Top of Provided data
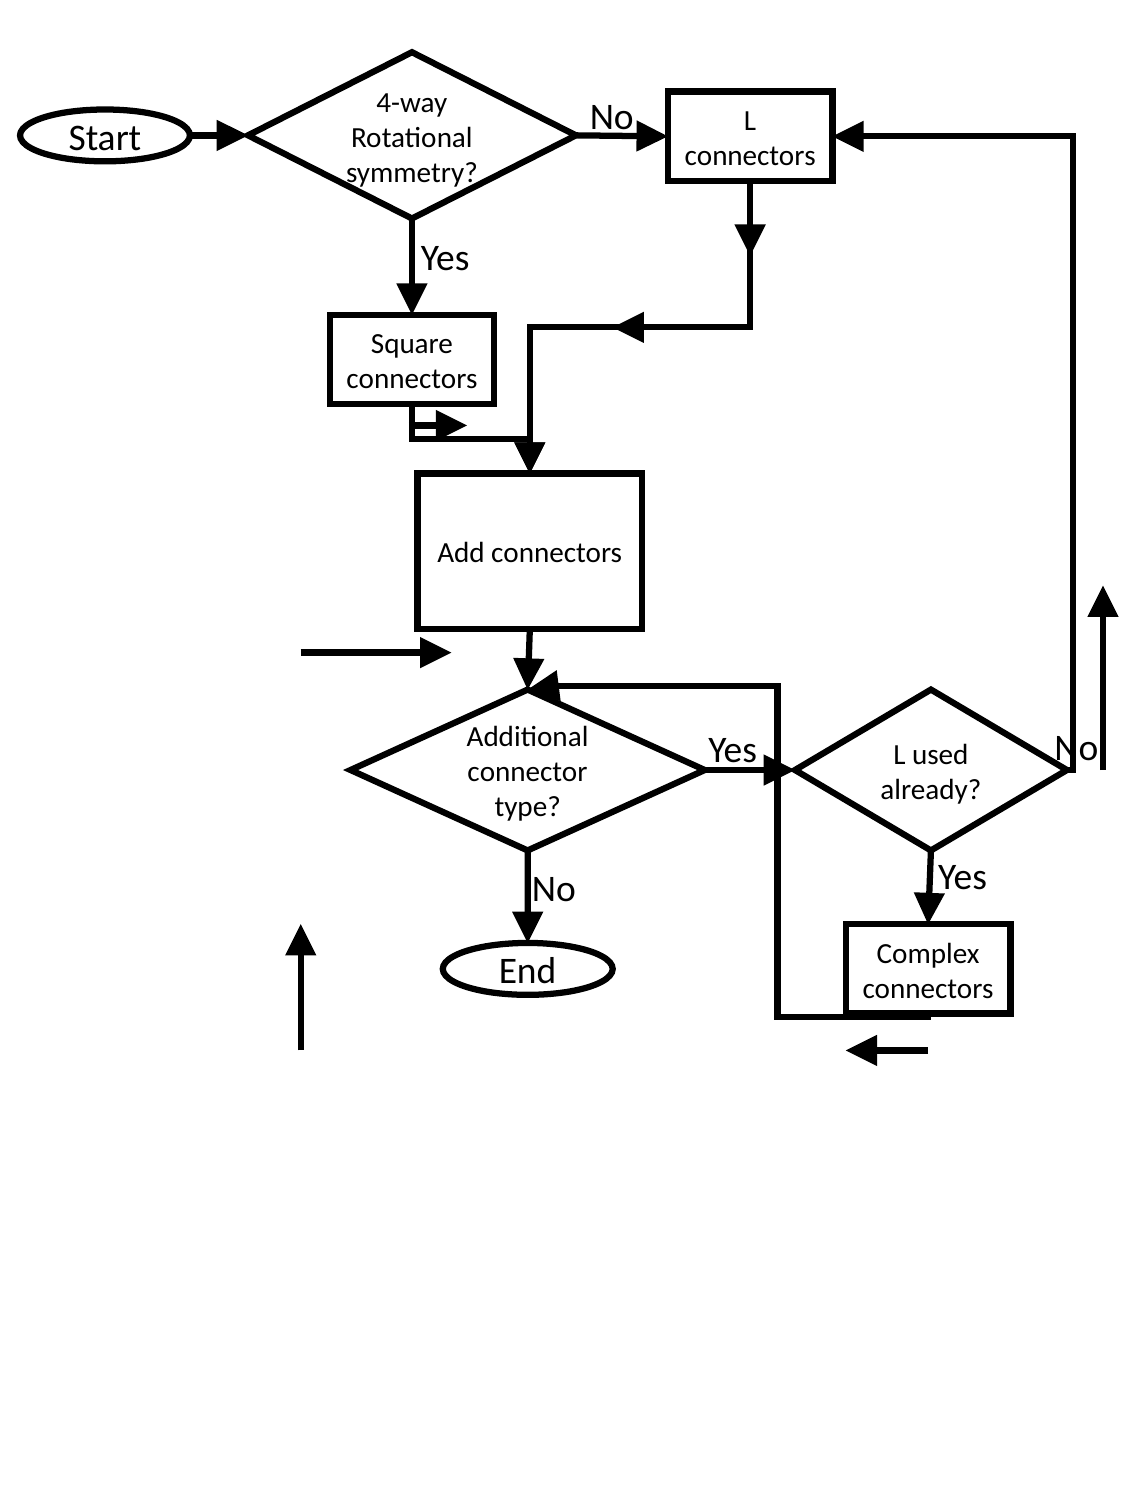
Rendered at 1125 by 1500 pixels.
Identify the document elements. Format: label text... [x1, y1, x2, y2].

text_box Square connectors [329, 314, 493, 405]
text_box L connectors [667, 91, 833, 182]
text_box No [575, 85, 661, 132]
text_box No [1063, 715, 1125, 775]
text_box 4-way Rotational symmetry? [247, 51, 575, 219]
text_box End [441, 941, 565, 996]
text_box Yes [413, 225, 492, 286]
text_box No [528, 857, 565, 917]
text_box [436, 379, 506, 498]
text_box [565, 651, 890, 1052]
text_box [832, 136, 1067, 770]
text_box Additional connector type? [348, 689, 565, 852]
text_box Yes [406, 225, 411, 286]
text_box Add connectors [416, 472, 643, 630]
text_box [493, 217, 787, 438]
text_box No [575, 139, 636, 145]
text_box L used already? [890, 770, 1067, 847]
text_box Yes [923, 844, 1009, 905]
text_box No [517, 857, 527, 917]
text_box Start [18, 108, 191, 163]
text_box Complex connectors [890, 923, 1011, 1015]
Bottom of Provided data
*Work order*: Reproduce all entries above exactly, minus the images.

*Answer to the problem*:
Rendered at 1125 by 1500 pixels.
Identify the document elements. Format: label text... [x1, y1, x2, y2].

text_box Square connectors [329, 314, 493, 405]
text_box L connectors [667, 91, 833, 182]
text_box No [575, 85, 661, 132]
text_box No [1063, 715, 1125, 775]
text_box 4-way Rotational symmetry? [247, 51, 575, 219]
text_box End [441, 941, 565, 996]
text_box Yes [413, 225, 492, 286]
text_box No [528, 857, 565, 917]
text_box [436, 379, 506, 498]
text_box [565, 651, 890, 1052]
text_box [832, 136, 1067, 770]
text_box Additional connector type? [348, 689, 565, 852]
text_box Yes [406, 225, 411, 286]
text_box Add connectors [416, 472, 643, 630]
text_box [493, 217, 787, 438]
text_box No [575, 139, 636, 145]
text_box L used already? [890, 770, 1067, 847]
text_box Yes [923, 844, 1009, 905]
text_box No [517, 857, 527, 917]
text_box Start [18, 108, 191, 163]
text_box Complex connectors [890, 923, 1011, 1015]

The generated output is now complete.